映画が誕生したのはいつですか?
1895年12月28日、パリのキャピシーヌ通り14番地にあったグラン・カフェの地下にある「インドの間」という部屋で、リュミエール兄弟が開発した「シネマトグラフ・リュミエール」という機械が映写機として使用されました。
この機械を使い、35ミリフィルムに記録された映像がスクリーンに投影され、一般の観客を対象に有料の公開上映が初めて行われたのです。
これが一般的に「映画の誕生」とされています。
世界で最初の映画は?
このとき上映された作品、すなわち世界で最初の映画は、『リュミエール工場の出口』や『ラ・シオタ駅への列車の到着』、『赤ん坊の食事』、『水をかけられた撒水夫』などがあり、それぞれ1分程度の実写短編でした。
入場料は1フラン、全体のプログラムは25分ほどで、客席100席のうち半分も埋まらなかったとされています。
当時のチラシには上映作品は10本と記載されていますが、11本または12本とする説もあり、有料入場者数についても33人説や35人説があるなど、詳細ははっきりしていません。
また、『列車の到着』の上映時に「列車が向かってくる映像に驚いた観客が逃げ出した」という有名なエピソードも、実際にはシネマトグラフの宣伝として誇張された話だと言われています。
映画の生まれたきっかけは?
映画の誕生を厳密に定義することは難しく、リュミエール以前にも映像の投影や連続写真を使った動きのある映像の試みは行われていました。
19世紀末には、欧米各地で同時多発的に動画を映写する技術が発明・開発されており、このような動きが映画の生まれるきっかけとなったのです。
アメリカのトーマス・エジソンは、箱の中でフィルムに光を当て、のぞき穴から動画を鑑賞する「キネトスコープ」を開発し、1894年4月にニューヨークで公開しました。
一方、リュミエール兄弟の「シネマトグラフ」はスクリーンに映像を投影し、多くの観客が同時に鑑賞できる仕組みを取り入れ、1895年3月に専門家向けの試写上映が行われました。
また、ドイツのスクラダノフスキー兄弟は二重投影機「ビオスコープ」を開発し、同年11月にベルリンで一般公開を実現しました。
その後、12月にリュミエール兄弟のシネマトグラフが一般公開され、その影響を受けたエジソンもスクリーン投影型の「ヴァイタスコープ」を1896年4月に正式上映しました。
この経緯からアメリカではエジソンを映画の発明者とする意見も根強く残っていますが、最終的にエジソンの装置やビオスコープは「映画の誕生」とは認定されていません。
映画の歴史の始まりはいつですか?
20世紀の終わりに映画100周年が近づくと、世界のフィルムアーカイブの合意により、1893年から1896年の間に映画の歴史は始まり、1895年が映画誕生のピークであったと理解されるようになりました。

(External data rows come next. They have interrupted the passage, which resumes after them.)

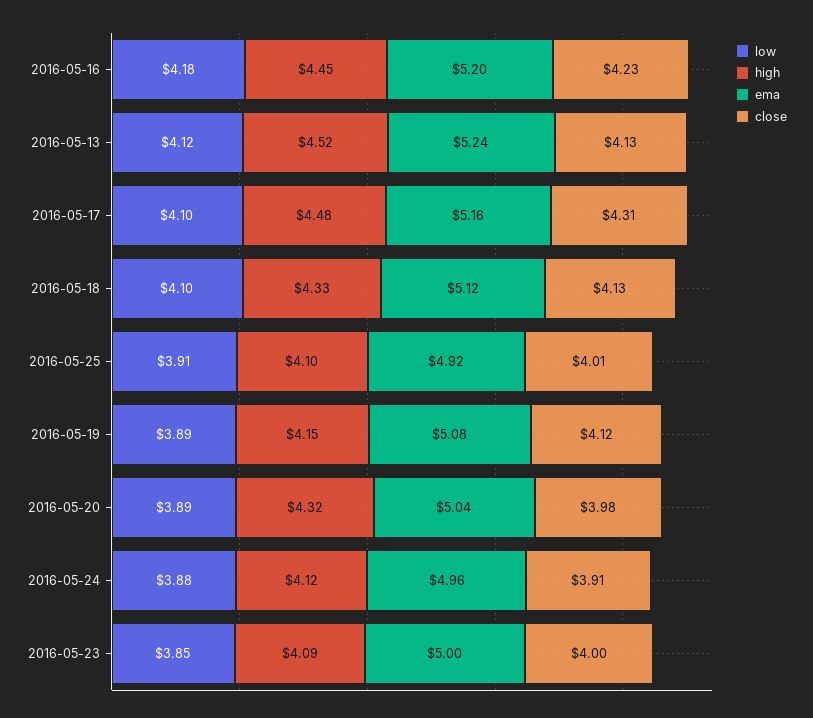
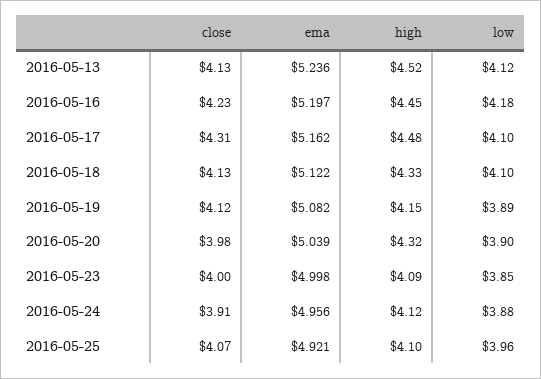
  {
    "low": {
      "2016-05-16": 4.18,
      "2016-05-13": 4.12,
      "2016-05-17": 4.1,
      "2016-05-18": 4.1,
-     "2016-05-25": 3.91,
+     "2016-05-25": 3.96,
      "2016-05-19": 3.89,
-     "2016-05-20": 3.89,
+     "2016-05-20": 3.9,
      "2016-05-24": 3.88,
      "2016-05-23": 3.85
    },
    "high": {
      "2016-05-16": 4.45,
      "2016-05-13": 4.52,
      "2016-05-17": 4.48,
      "2016-05-18": 4.33,
      "2016-05-25": 4.1,
      "2016-05-19": 4.15,
      "2016-05-20": 4.32,
      "2016-05-24": 4.12,
      "2016-05-23": 4.09
    },
    "ema": {
      "2016-05-16": 5.197,
      "2016-05-13": 5.236,
      "2016-05-17": 5.162,
      "2016-05-18": 5.122,
      "2016-05-25": 4.921,
      "2016-05-19": 5.082,
      "2016-05-20": 5.039,
      "2016-05-24": 4.956,
      "2016-05-23": 4.998
    },
    "close": {
      "2016-05-16": 4.23,
      "2016-05-13": 4.13,
      "2016-05-17": 4.31,
      "2016-05-18": 4.13,
-     "2016-05-25": 4.01,
+     "2016-05-25": 4.07,
      "2016-05-19": 4.12,
      "2016-05-20": 3.98,
      "2016-05-24": 3.91,
      "2016-05-23": 4
    }
  }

そのため、多くの国で映画100周年の記念行事はシネマトグラフの公開を基準として行われ、マスコミもリュミエール兄弟を映画の発明者として取り上げることで、「映画の誕生」が一般的に認められるになりました。
この認識の基礎となるのは、映画とは「フィルム作品を映写機を用いて劇場で多くの観客に有料で公開するもの」という定義です。
しかし、現代ではデジタル技術の発展により「フィルム」に限定されない新しい映画の形が登場しており、その概念は今後見直されることと考えられます。